(SOURCE DATA Opens)

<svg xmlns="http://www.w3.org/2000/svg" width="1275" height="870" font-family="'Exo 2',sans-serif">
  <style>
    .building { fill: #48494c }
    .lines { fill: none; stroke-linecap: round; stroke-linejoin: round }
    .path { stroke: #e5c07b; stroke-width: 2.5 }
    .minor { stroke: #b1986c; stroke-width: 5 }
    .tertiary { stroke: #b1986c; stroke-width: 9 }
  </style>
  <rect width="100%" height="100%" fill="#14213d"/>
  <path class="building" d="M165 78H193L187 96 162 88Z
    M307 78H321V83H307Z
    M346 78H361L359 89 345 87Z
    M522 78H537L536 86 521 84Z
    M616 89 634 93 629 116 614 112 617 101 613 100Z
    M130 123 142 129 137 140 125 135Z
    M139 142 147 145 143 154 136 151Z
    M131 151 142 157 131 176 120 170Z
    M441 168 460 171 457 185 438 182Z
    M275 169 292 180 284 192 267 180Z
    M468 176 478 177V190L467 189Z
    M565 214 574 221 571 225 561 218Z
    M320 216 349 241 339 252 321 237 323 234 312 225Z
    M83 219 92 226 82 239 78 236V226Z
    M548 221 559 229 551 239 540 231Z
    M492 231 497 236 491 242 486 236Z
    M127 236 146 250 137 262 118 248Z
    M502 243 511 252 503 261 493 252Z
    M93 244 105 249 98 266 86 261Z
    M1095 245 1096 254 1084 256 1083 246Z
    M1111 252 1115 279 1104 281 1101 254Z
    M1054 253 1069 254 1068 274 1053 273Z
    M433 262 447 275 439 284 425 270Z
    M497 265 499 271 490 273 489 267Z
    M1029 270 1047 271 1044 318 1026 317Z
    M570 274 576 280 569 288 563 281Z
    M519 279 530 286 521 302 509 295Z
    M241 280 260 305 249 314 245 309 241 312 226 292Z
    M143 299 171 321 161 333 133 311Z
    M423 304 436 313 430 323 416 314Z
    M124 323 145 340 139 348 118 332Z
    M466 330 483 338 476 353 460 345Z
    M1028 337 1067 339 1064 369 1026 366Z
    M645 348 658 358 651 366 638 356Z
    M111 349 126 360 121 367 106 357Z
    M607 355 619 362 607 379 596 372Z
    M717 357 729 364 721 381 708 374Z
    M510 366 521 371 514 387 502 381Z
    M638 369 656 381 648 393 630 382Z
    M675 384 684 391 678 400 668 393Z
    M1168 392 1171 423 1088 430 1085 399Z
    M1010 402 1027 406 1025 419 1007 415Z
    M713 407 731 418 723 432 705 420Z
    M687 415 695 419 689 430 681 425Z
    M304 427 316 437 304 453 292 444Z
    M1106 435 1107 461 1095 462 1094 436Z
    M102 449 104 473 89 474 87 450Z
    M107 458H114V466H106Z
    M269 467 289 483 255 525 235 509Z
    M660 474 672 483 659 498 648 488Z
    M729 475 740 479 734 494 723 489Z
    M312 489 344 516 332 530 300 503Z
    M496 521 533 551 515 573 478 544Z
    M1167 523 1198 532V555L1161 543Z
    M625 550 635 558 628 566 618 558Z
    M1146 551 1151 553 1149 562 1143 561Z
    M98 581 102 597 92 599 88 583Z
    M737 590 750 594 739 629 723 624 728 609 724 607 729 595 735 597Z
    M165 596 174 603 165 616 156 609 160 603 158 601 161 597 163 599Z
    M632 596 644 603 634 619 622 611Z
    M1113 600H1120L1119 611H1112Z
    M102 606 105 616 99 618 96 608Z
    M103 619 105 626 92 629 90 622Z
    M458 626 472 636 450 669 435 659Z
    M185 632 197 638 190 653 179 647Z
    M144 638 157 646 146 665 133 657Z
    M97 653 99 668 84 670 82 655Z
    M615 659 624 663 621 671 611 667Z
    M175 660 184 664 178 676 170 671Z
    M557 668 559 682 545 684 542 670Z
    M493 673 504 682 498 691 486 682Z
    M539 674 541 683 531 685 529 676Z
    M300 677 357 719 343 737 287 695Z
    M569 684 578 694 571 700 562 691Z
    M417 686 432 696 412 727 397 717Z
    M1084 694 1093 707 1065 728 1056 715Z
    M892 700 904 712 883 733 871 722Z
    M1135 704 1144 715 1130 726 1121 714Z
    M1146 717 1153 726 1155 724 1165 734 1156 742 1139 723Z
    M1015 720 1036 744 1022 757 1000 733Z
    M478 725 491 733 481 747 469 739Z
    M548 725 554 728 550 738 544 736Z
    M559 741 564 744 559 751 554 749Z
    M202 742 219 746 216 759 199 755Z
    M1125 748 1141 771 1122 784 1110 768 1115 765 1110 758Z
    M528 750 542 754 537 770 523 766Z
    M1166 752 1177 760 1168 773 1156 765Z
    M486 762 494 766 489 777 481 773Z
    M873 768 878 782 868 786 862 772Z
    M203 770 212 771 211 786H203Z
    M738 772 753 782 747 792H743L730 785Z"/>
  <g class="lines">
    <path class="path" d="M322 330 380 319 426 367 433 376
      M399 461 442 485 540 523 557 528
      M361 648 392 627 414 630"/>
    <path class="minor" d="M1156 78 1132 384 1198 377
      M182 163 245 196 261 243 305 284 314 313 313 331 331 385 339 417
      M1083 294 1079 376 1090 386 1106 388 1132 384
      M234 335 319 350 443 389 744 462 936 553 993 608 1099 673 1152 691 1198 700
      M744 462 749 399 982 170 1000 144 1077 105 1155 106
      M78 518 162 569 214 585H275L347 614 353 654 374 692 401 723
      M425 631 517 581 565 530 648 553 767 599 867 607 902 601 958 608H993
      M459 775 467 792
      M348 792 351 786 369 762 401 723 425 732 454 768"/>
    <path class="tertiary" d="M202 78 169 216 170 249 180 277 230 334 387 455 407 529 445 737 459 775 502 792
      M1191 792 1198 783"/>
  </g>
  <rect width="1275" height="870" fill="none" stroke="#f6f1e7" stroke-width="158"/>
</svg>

(SOURCE DATA Closes)

§ INSTRUCTIONS TO FOLLOW
Copy all records verbatim.

§ ANSWER FOR THE TASK
<svg xmlns="http://www.w3.org/2000/svg" width="1275" height="870" font-family="'Exo 2',sans-serif">
  <style>
    .building { fill: #48494c }
    .lines { fill: none; stroke-linecap: round; stroke-linejoin: round }
    .path { stroke: #e5c07b; stroke-width: 2.5 }
    .minor { stroke: #b1986c; stroke-width: 5 }
    .tertiary { stroke: #b1986c; stroke-width: 9 }
  </style>
  <rect width="100%" height="100%" fill="#14213d"/>
  <path class="building" d="M165 78H193L187 96 162 88Z
    M307 78H321V83H307Z
    M346 78H361L359 89 345 87Z
    M522 78H537L536 86 521 84Z
    M616 89 634 93 629 116 614 112 617 101 613 100Z
    M130 123 142 129 137 140 125 135Z
    M139 142 147 145 143 154 136 151Z
    M131 151 142 157 131 176 120 170Z
    M441 168 460 171 457 185 438 182Z
    M275 169 292 180 284 192 267 180Z
    M468 176 478 177V190L467 189Z
    M565 214 574 221 571 225 561 218Z
    M320 216 349 241 339 252 321 237 323 234 312 225Z
    M83 219 92 226 82 239 78 236V226Z
    M548 221 559 229 551 239 540 231Z
    M492 231 497 236 491 242 486 236Z
    M127 236 146 250 137 262 118 248Z
    M502 243 511 252 503 261 493 252Z
    M93 244 105 249 98 266 86 261Z
    M1095 245 1096 254 1084 256 1083 246Z
    M1111 252 1115 279 1104 281 1101 254Z
    M1054 253 1069 254 1068 274 1053 273Z
    M433 262 447 275 439 284 425 270Z
    M497 265 499 271 490 273 489 267Z
    M1029 270 1047 271 1044 318 1026 317Z
    M570 274 576 280 569 288 563 281Z
    M519 279 530 286 521 302 509 295Z
    M241 280 260 305 249 314 245 309 241 312 226 292Z
    M143 299 171 321 161 333 133 311Z
    M423 304 436 313 430 323 416 314Z
    M124 323 145 340 139 348 118 332Z
    M466 330 483 338 476 353 460 345Z
    M1028 337 1067 339 1064 369 1026 366Z
    M645 348 658 358 651 366 638 356Z
    M111 349 126 360 121 367 106 357Z
    M607 355 619 362 607 379 596 372Z
    M717 357 729 364 721 381 708 374Z
    M510 366 521 371 514 387 502 381Z
    M638 369 656 381 648 393 630 382Z
    M675 384 684 391 678 400 668 393Z
    M1168 392 1171 423 1088 430 1085 399Z
    M1010 402 1027 406 1025 419 1007 415Z
    M713 407 731 418 723 432 705 420Z
    M687 415 695 419 689 430 681 425Z
    M304 427 316 437 304 453 292 444Z
    M1106 435 1107 461 1095 462 1094 436Z
    M102 449 104 473 89 474 87 450Z
    M107 458H114V466H106Z
    M269 467 289 483 255 525 235 509Z
    M660 474 672 483 659 498 648 488Z
    M729 475 740 479 734 494 723 489Z
    M312 489 344 516 332 530 300 503Z
    M496 521 533 551 515 573 478 544Z
    M1167 523 1198 532V555L1161 543Z
    M625 550 635 558 628 566 618 558Z
    M1146 551 1151 553 1149 562 1143 561Z
    M98 581 102 597 92 599 88 583Z
    M737 590 750 594 739 629 723 624 728 609 724 607 729 595 735 597Z
    M165 596 174 603 165 616 156 609 160 603 158 601 161 597 163 599Z
    M632 596 644 603 634 619 622 611Z
    M1113 600H1120L1119 611H1112Z
    M102 606 105 616 99 618 96 608Z
    M103 619 105 626 92 629 90 622Z
    M458 626 472 636 450 669 435 659Z
    M185 632 197 638 190 653 179 647Z
    M144 638 157 646 146 665 133 657Z
    M97 653 99 668 84 670 82 655Z
    M615 659 624 663 621 671 611 667Z
    M175 660 184 664 178 676 170 671Z
    M557 668 559 682 545 684 542 670Z
    M493 673 504 682 498 691 486 682Z
    M539 674 541 683 531 685 529 676Z
    M300 677 357 719 343 737 287 695Z
    M569 684 578 694 571 700 562 691Z
    M417 686 432 696 412 727 397 717Z
    M1084 694 1093 707 1065 728 1056 715Z
    M892 700 904 712 883 733 871 722Z
    M1135 704 1144 715 1130 726 1121 714Z
    M1146 717 1153 726 1155 724 1165 734 1156 742 1139 723Z
    M1015 720 1036 744 1022 757 1000 733Z
    M478 725 491 733 481 747 469 739Z
    M548 725 554 728 550 738 544 736Z
    M559 741 564 744 559 751 554 749Z
    M202 742 219 746 216 759 199 755Z
    M1125 748 1141 771 1122 784 1110 768 1115 765 1110 758Z
    M528 750 542 754 537 770 523 766Z
    M1166 752 1177 760 1168 773 1156 765Z
    M486 762 494 766 489 777 481 773Z
    M873 768 878 782 868 786 862 772Z
    M203 770 212 771 211 786H203Z
    M738 772 753 782 747 792H743L730 785Z"/>
  <g class="lines">
    <path class="path" d="M322 330 380 319 426 367 433 376
      M399 461 442 485 540 523 557 528
      M361 648 392 627 414 630"/>
    <path class="minor" d="M1156 78 1132 384 1198 377
      M182 163 245 196 261 243 305 284 314 313 313 331 331 385 339 417
      M1083 294 1079 376 1090 386 1106 388 1132 384
      M234 335 319 350 443 389 744 462 936 553 993 608 1099 673 1152 691 1198 700
      M744 462 749 399 982 170 1000 144 1077 105 1155 106
      M78 518 162 569 214 585H275L347 614 353 654 374 692 401 723
      M425 631 517 581 565 530 648 553 767 599 867 607 902 601 958 608H993
      M459 775 467 792
      M348 792 351 786 369 762 401 723 425 732 454 768"/>
    <path class="tertiary" d="M202 78 169 216 170 249 180 277 230 334 387 455 407 529 445 737 459 775 502 792
      M1191 792 1198 783"/>
  </g>
  <rect width="1275" height="870" fill="none" stroke="#f6f1e7" stroke-width="158"/>
</svg>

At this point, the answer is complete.